Your task: Please say how many lines in the records contain the word "order", giving only the number.

Task inputs:
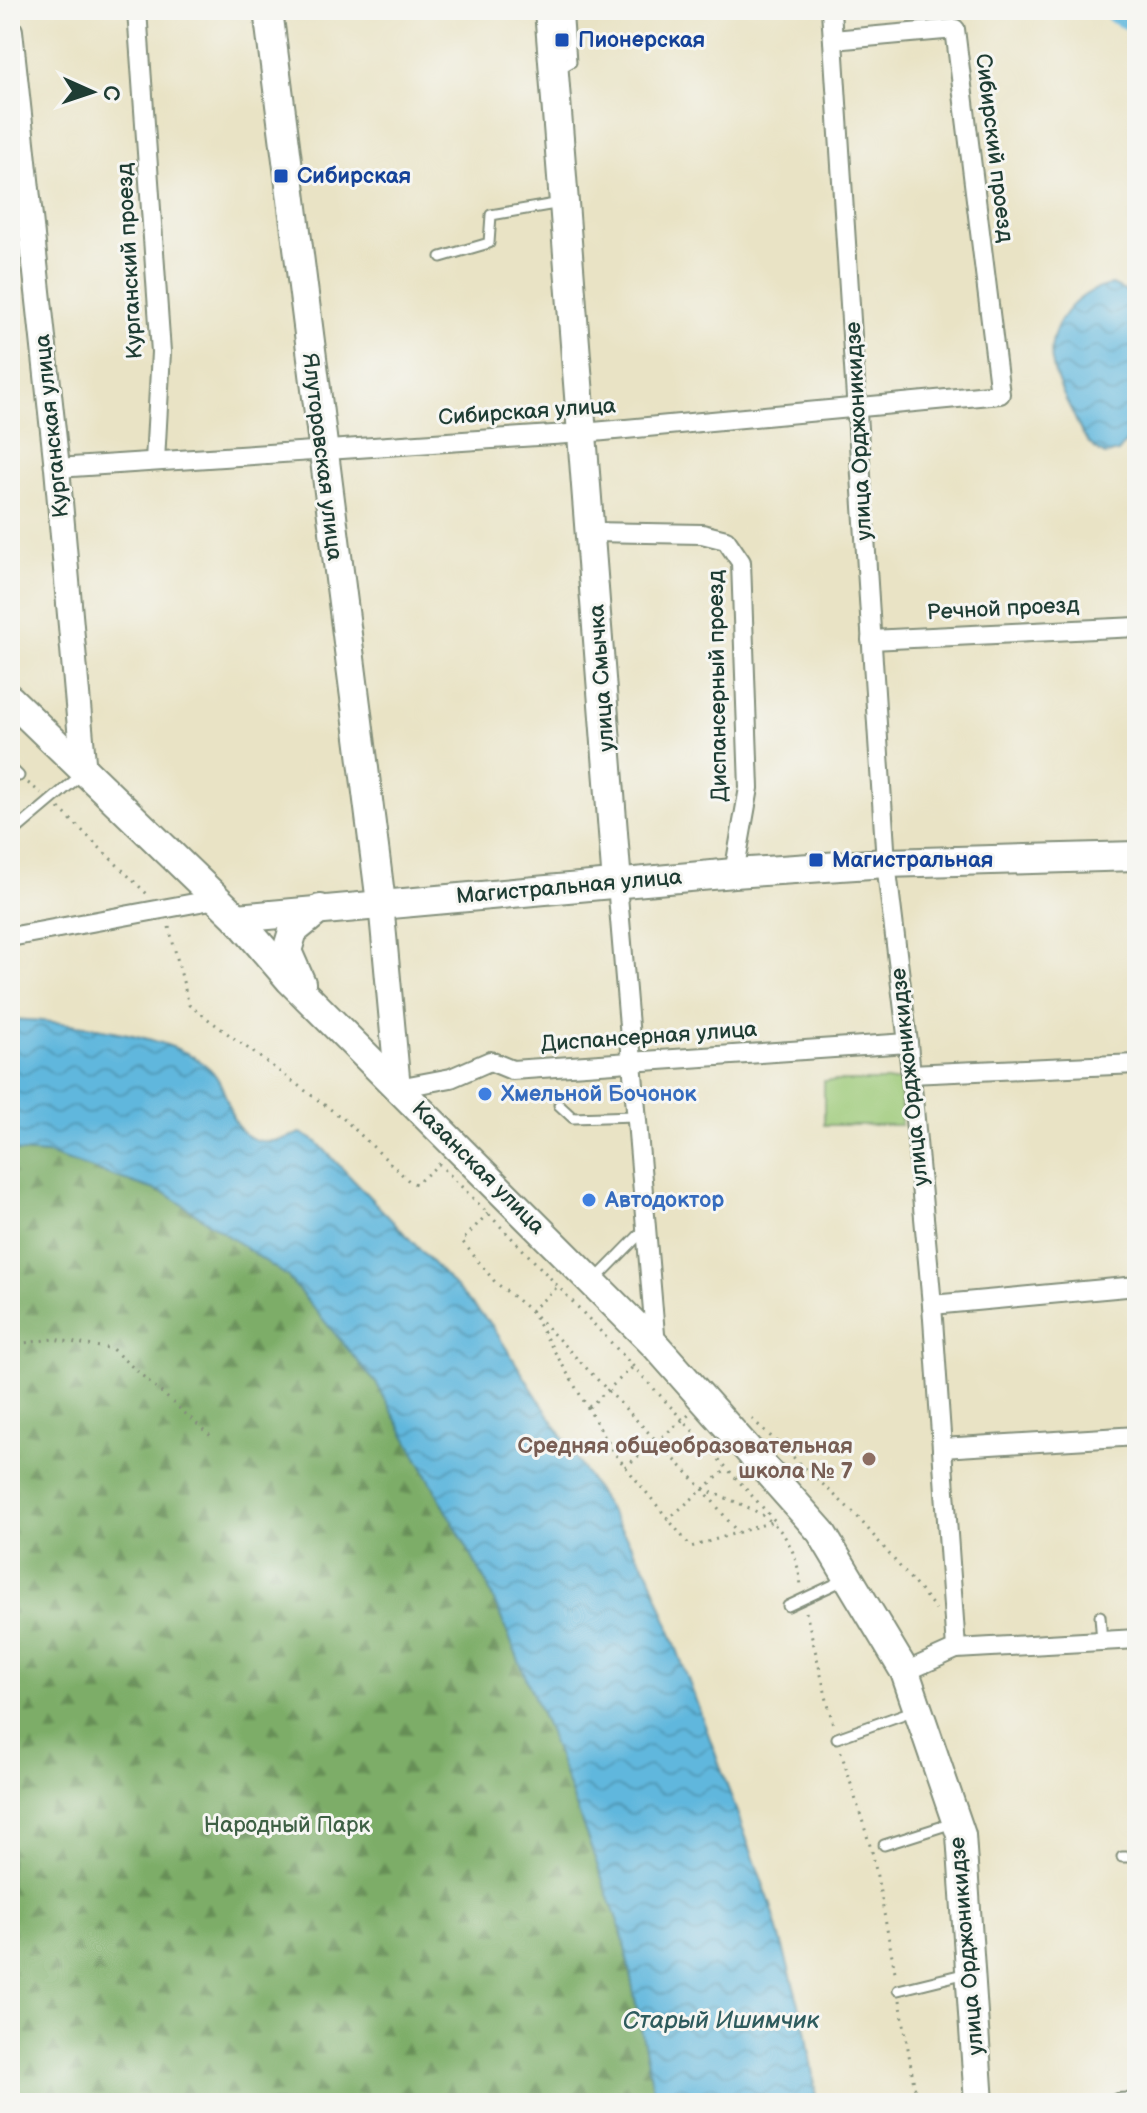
<svg xmlns="http://www.w3.org/2000/svg" width="1147" height="2113" viewBox="0 0 1147 2113" font-family="'Balsamiq Sans',sans-serif">
  <style>
    .grass { fill: #9cc977; stroke: #5e8356; stroke-width: 2 }
    .forest { fill: url(#forest-firs); stroke: #4e754e; stroke-width: 2 }
    .water { fill: url(#water-waves); stroke: #407a88; stroke-width: 2 }
    .lines { fill: none; stroke-linecap: round; stroke-linejoin: round }
    .river { stroke: #60b7dd; stroke-width: 30 }
    .lane-casing { stroke: #84907c; stroke-width: 13 }
    .street-casing { stroke: #84907c; stroke-width: 22 }
    .secondary-casing { stroke: #84907c; stroke-width: 28 }
    .primary-casing { stroke: #84907c; stroke-width: 32 }
    .path { stroke: #84907c; stroke-width: 3; stroke-dasharray: 2 6; stroke-linecap: butt }
    .lane { stroke: #fff; stroke-width: 9 }
    .street { stroke: #fff; stroke-width: 18 }
    .secondary { stroke: #fff; stroke-width: 24 }
    .primary { stroke: #fff; stroke-width: 28 }
    .transit-dot { fill: #1a4fb4; stroke: #f6f6f2; stroke-width: 3 }
    .shop-dot { fill: #3f7fe0; stroke: #f6f6f2; stroke-width: 3 }
    .education-dot { fill: #8d6e63; stroke: #f6f6f2; stroke-width: 3 }
    .labels { text-anchor: middle; dominant-baseline: central; stroke-width: 6; stroke-linejoin: round; paint-order: stroke }
    .transit-label { font-size: 22px; font-weight: bold; fill: #164399; stroke: #f6f6f2; text-anchor: start }
    .street-label { font-size: 22px; fill: #1f3d34; stroke: #f6f6f2 }
    .shop-label { font-size: 22px; font-weight: bold; fill: #366cbe; stroke: #f6f6f2; text-anchor: start }
    .education-label { font-size: 22px; font-weight: bold; fill: #785e54; stroke: #f6f6f2; text-anchor: end }
    .park-label { font-size: 22px; fill: #3e6045; stroke: #f6f6f2 }
    .water-label { font-size: 24px; font-style: italic; fill: #2f5c5e; stroke: #f6f6f2 }
  </style>
  <defs>
    <pattern id="forest-firs" width="22" height="20" patternUnits="userSpaceOnUse" patternTransform="scale(2)"><rect width="22" height="20" fill="#7dad68"/><path d="M5 1l3.5 6h-7zM16 11l3.5 6h-7z" fill="#668e56"/></pattern>
    <pattern id="water-waves" width="16" height="10" patternUnits="userSpaceOnUse" patternTransform="scale(2)"><rect width="16" height="10" fill="#60b7dd"/><path d="M0 5q4-4 8 0t8 0" fill="none" stroke="#4f96b4"/></pattern>
  </defs>
  <rect width="100%" height="100%" fill="#f6f6f2"/>
  <filter id="ink" filterUnits="userSpaceOnUse"><feTurbulence type="fractalNoise" baseFrequency=".0125" numOctaves="2"/><feDisplacementMap in="SourceGraphic" scale="16" xChannelSelector="R" yChannelSelector="G"/><feConvolveMatrix kernelMatrix="1 2 1 2 8 2 1 2 1" color-interpolation-filters="sRGB"/></filter>
  <filter id="wash" filterUnits="userSpaceOnUse"><feTurbulence type="fractalNoise" baseFrequency=".006" numOctaves="4" result="noise"/><feDisplacementMap in="SourceGraphic" scale="32" xChannelSelector="R" yChannelSelector="G"/><feGaussianBlur stdDeviation="1.8" result="paint"/><feColorMatrix in="noise" values="0 0 0 0 0 0 0 0 0 0 0 0 0 0 0 0 0 1.4 0 .05"/><feComposite in="paint" operator="in"/></filter>
  <g filter="url(#wash)">
    <rect width="100%" height="100%" fill="#e9e3c5"/>
    <rect class="grass" x="824" y="1081" width="77" height="44"/>
    <polygon class="forest" points="10,1151 48,1154 167,1194 287,1276 377,1384 487,1584 550,1735 622,1933 656,2103 10,2103"/>
    <g class="water">
      <path d="M1112,285l25,12v132l-19,23 -13,3c-19,-10 -24,-23 -33,-43 -7,-14 -16,-30 -19,-46 -10,-38 24,-77 59,-81z"/>
      <path d="M10,1019c50,2 164,14 200,50 21,21 16,54 38,67 17,11 36,3 53,-3l16,9 174,182 158,249 122,332 35,124 11,74h-161l-34,-170 -72,-198 -63,-151 -110,-200 -90,-108 -120,-82 -119,-40 -38,-3z"/>
    </g>
    <g class="lines">
      <polyline class="river" points="1119,10 1137,18"/>
    </g>
  </g>
  <g filter="url(#ink)">
    <g class="lines">
      <g class="lane-casing">
        <g id="lane">
          <polyline points="555,10 568,20 571,62 559,69"/>
          <polyline points="441,257 489,243 491,215 561,203"/>
          <polyline points="10,767 19,776"/>
          <polyline points="10,835 81,775"/>
          <polyline points="559,1105 573,1118 635,1116"/>
          <polyline points="595,1280 645,1229"/>
          <polyline points="788,1606 846,1579"/>
          <polyline points="1100,1616 1102,1641"/>
          <polyline points="837,1738 915,1710"/>
          <polyline points="884,1845 953,1823"/>
          <polyline points="1122,1857 1137,1857"/>
          <polyline points="898,1990 967,1973"/>
        </g>
      </g>
      <g class="street-casing">
        <g id="street">
          <polyline points="137,10 161,352 155,461"/>
          <polyline points="831,10 886,863 908,1043 932,1305 956,1649 905,1672"/>
          <polyline points="57,468 583,433 1000,394 955,29 833,40"/>
          <polyline points="591,532 702,534 726,540 741,562 749,788 734,873"/>
          <polyline points="871,640 1137,627"/>
          <polyline points="617,884 656,1346"/>
          <polyline points="10,937 211,900 222,908"/>
          <polyline points="910,1074 1137,1064"/>
          <polyline points="398,1088 451,1078 490,1061 512,1070 908,1043"/>
          <polyline points="932,1305 1137,1286"/>
          <polyline points="942,1448 1137,1436"/>
          <polyline points="956,1649 1137,1639"/>
          <polyline points="1118,2103 1137,2102"/>
        </g>
      </g>
      <g class="secondary-casing">
        <g id="secondary">
          <polyline points="10,31 57,468 84,773"/>
          <polyline points="381,903 398,1088"/>
        </g>
      </g>
      <g class="primary-casing">
        <g id="primary">
          <polyline points="268,10 381,903"/>
          <polyline points="549,10 617,884"/>
          <polyline points="10,699 237,918 290,980 656,1346 821,1532 905,1672 961,1835 979,2103"/>
          <polyline points="237,918 734,873 886,863 1137,856"/>
          <polyline points="301,983 287,951 293,931 320,909"/>
        </g>
      </g>
      <g class="path">
        <polyline points="28,783 41,793"/>
        <polyline points="59,808 148,895"/>
        <path d="M169,927l20,78 156,115 65,62 6,2 23,-20c116,116 226,236 336,357l-84,26 -76,-93 -85,-144 -35,-28 -33,-41 26,-28"/>
        <polyline points="531,1311 557,1287"/>
        <polyline points="536,1316 703,1489 738,1533"/>
        <polyline points="10,1345 53,1339 112,1349 213,1438"/>
        <polyline points="589,1407 634,1366"/>
        <polyline points="752,1419 856,1515 936,1609"/>
        <polyline points="625,1467 690,1414"/>
        <path d="M703,1489c56,22 89,30 98,96"/>
        <polyline points="667,1520 727,1469"/>
        <polyline points="806,1612 833,1725"/>
        <polyline points="841,1752 873,1855 896,1977"/>
        <polyline points="900,2000 917,2103"/>
      </g>
      <use href="#lane" class="lane"/>
      <use href="#street" class="street"/>
      <use href="#secondary" class="secondary"/>
      <use href="#primary" class="primary"/>
    </g>
  </g>
  <g class="transit-dot">
    <rect x="554" y="32" width="16" height="16" rx="4"/>
    <rect x="273" y="168" width="16" height="16" rx="4"/>
    <rect x="808" y="852" width="16" height="16" rx="4"/>
  </g>
  <g class="shop-dot">
    <circle cx="485" cy="1094" r="8"/>
    <circle cx="589" cy="1200" r="8"/>
  </g>
  <circle class="education-dot" cx="869" cy="1459" r="8"/>
  <g class="labels">
    <g class="transit-label">
      <text x="578" y="40">Пионерская</text>
      <text x="297" y="176">Сибирская</text>
      <text x="832" y="860">Магистральная</text>
    </g>
    <g class="street-label">
      <text transform="translate(994 148) rotate(83)">Сибирский проезд</text>
      <text transform="translate(130 261) rotate(-93)">Курганский проезд</text>
      <text transform="translate(527 412) rotate(-4)">Сибирская улица</text>
      <text transform="translate(52 426) rotate(-96)">Курганская улица</text>
      <text transform="translate(859 431) rotate(-93)">улица Орджоникидзе</text>
      <text transform="translate(322 457) rotate(83)">Ялуторовская улица</text>
      <text transform="translate(1003 609) rotate(-3)">Речной проезд</text>
      <text transform="translate(602 678) rotate(-94)">улица Смычка</text>
      <text transform="translate(718 686) rotate(-91)">Диспансерный проезд</text>
      <text transform="translate(569 887) rotate(-5)">Магистральная улица</text>
      <text transform="translate(649 1037) rotate(-4)">Диспансерная улица</text>
      <text transform="translate(910 1077) rotate(-96)">улица Орджоникидзе</text>
      <text transform="translate(478 1168) rotate(45)">Казанская улица</text>
      <text transform="translate(967 1946) rotate(-95)">улица Орджоникидзе</text>
    </g>
    <g class="shop-label">
      <text x="501" y="1094">Хмельной Бочонок</text>
      <text x="605" y="1200">Автодоктор</text>
    </g>
    <g class="education-label">
      <text x="853" y="1446">Средняя общеобразовательная<tspan x="853" dy="25">школа № 7</tspan></text>
    </g>
    <g class="park-label">
      <text x="287" y="1825">Народный Парк</text>
    </g>
    <g class="water-label">
      <text x="721" y="2020">Старый Ишимчик</text>
    </g>
  </g>
  <rect width="1147" height="2113" fill="none" stroke="#f6f6f2" stroke-width="40"/>
  <g transform="translate(92 92) rotate(93)" stroke="#f6f6f2" stroke-width="6" paint-order="stroke">
  <path d="M0-6L14 30L0 20L-14 30Z" fill="#1f3d34"/>
  <text y="-12" font-size="22" font-weight="bold" text-anchor="middle" fill="#1f3d34">С</text>
  </g>
</svg>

Solution: 2